▸ **Instructions to follow**
Keep the pictures out, please, and set down every record exactly.

┌─ Source information

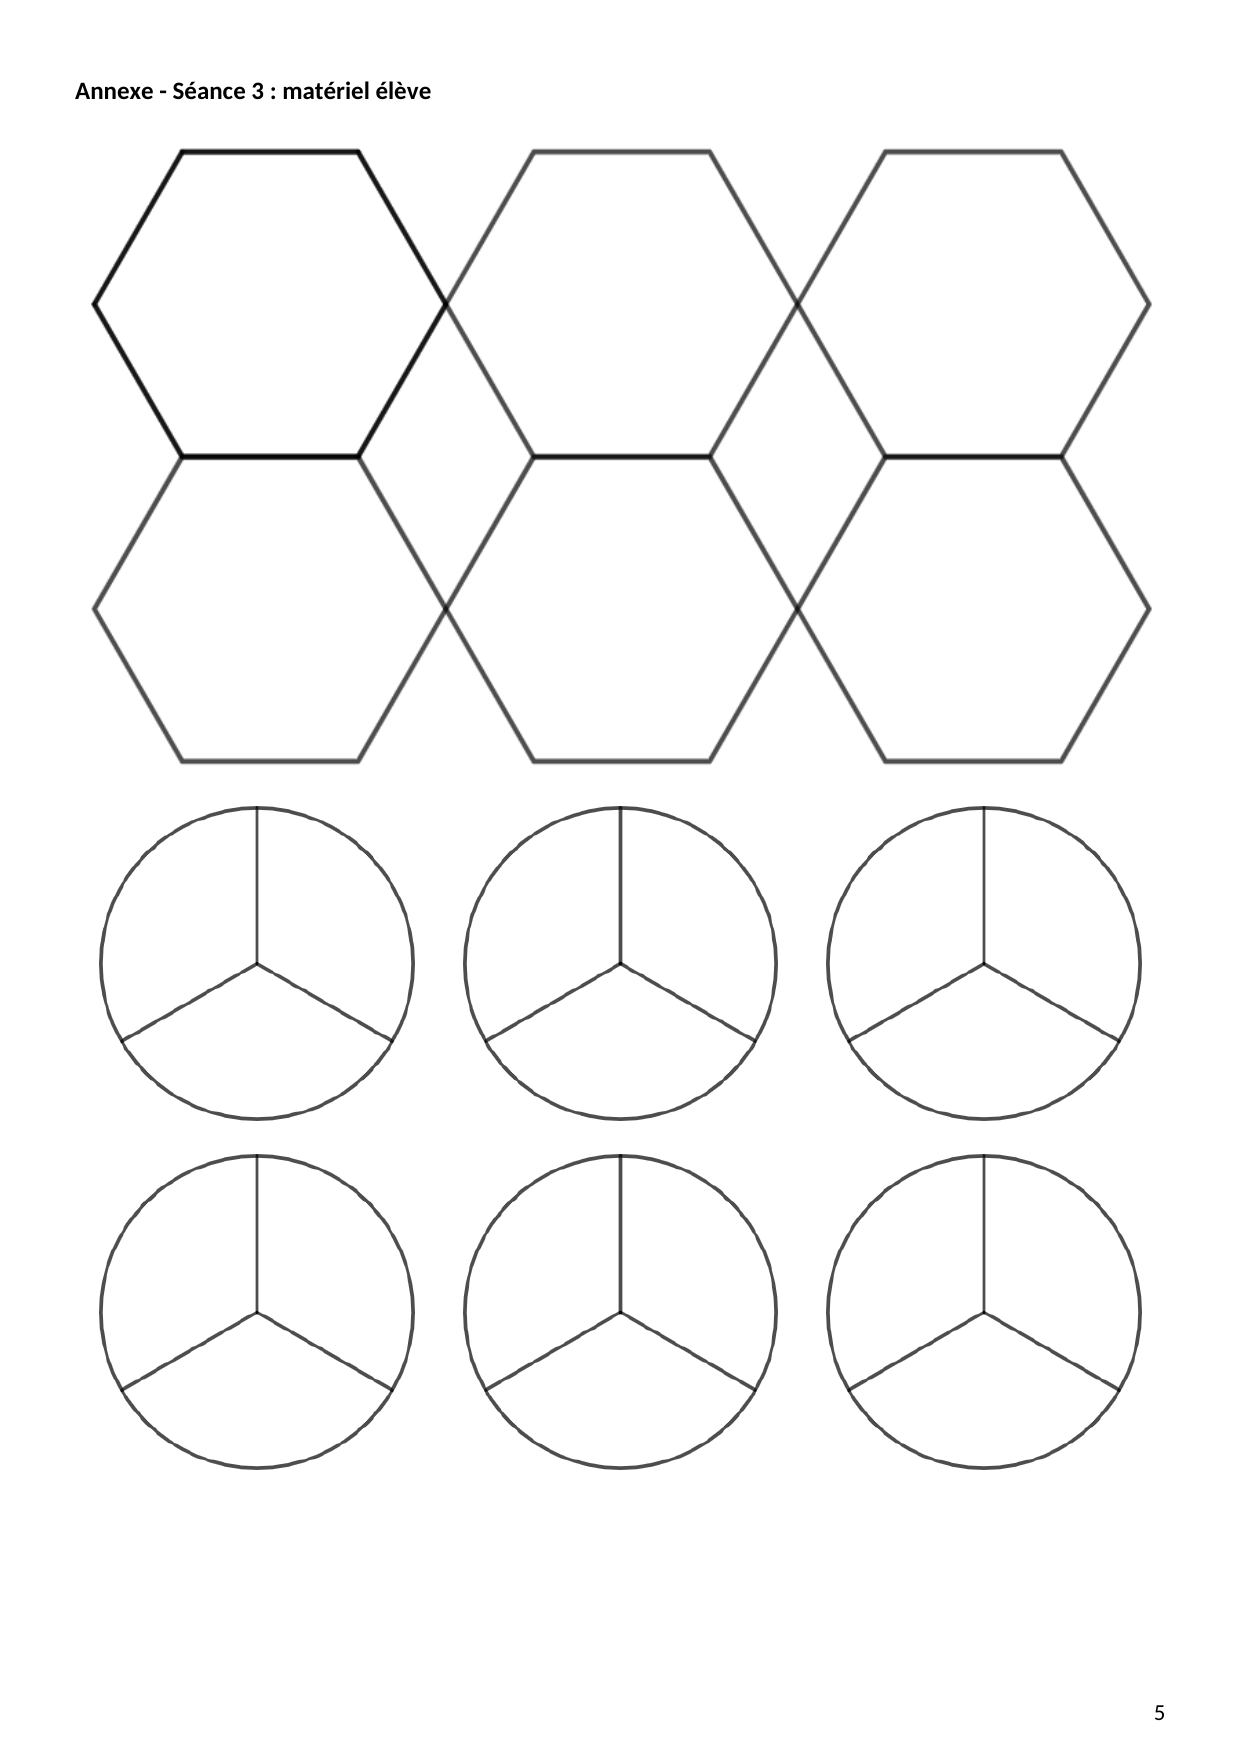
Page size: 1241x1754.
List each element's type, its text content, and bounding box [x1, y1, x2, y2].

picture [817, 805, 1150, 1127]
text Annexe - Séance 3 : matériel élève [75, 75, 1165, 106]
picture [90, 1154, 424, 1476]
table_cell [439, 793, 802, 1142]
table_cell [75, 793, 439, 1142]
picture [817, 1154, 1150, 1476]
table_header [75, 124, 1165, 793]
table_cell [439, 1142, 802, 1490]
table_cell [802, 1142, 1165, 1490]
picture [454, 1154, 787, 1476]
picture [90, 805, 424, 1127]
table_cell [802, 793, 1165, 1142]
picture [86, 136, 1159, 779]
picture [454, 805, 787, 1127]
table_cell [75, 1142, 439, 1490]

└─

▸ **Finished exercise**
Page size: 1241x1754.
List each element's type, its text content, and bounding box [x1, y1, x2, y2].

picture [817, 805, 1150, 1127]
text Annexe - Séance 3 : matériel élève [75, 75, 1165, 106]
picture [90, 1154, 424, 1476]
table_cell [439, 793, 802, 1142]
table_cell [75, 793, 439, 1142]
picture [817, 1154, 1150, 1476]
table_header [75, 124, 1165, 793]
table_cell [439, 1142, 802, 1490]
table_cell [802, 1142, 1165, 1490]
picture [454, 1154, 787, 1476]
picture [90, 805, 424, 1127]
table_cell [802, 793, 1165, 1142]
picture [86, 136, 1159, 779]
picture [454, 805, 787, 1127]
table_cell [75, 1142, 439, 1490]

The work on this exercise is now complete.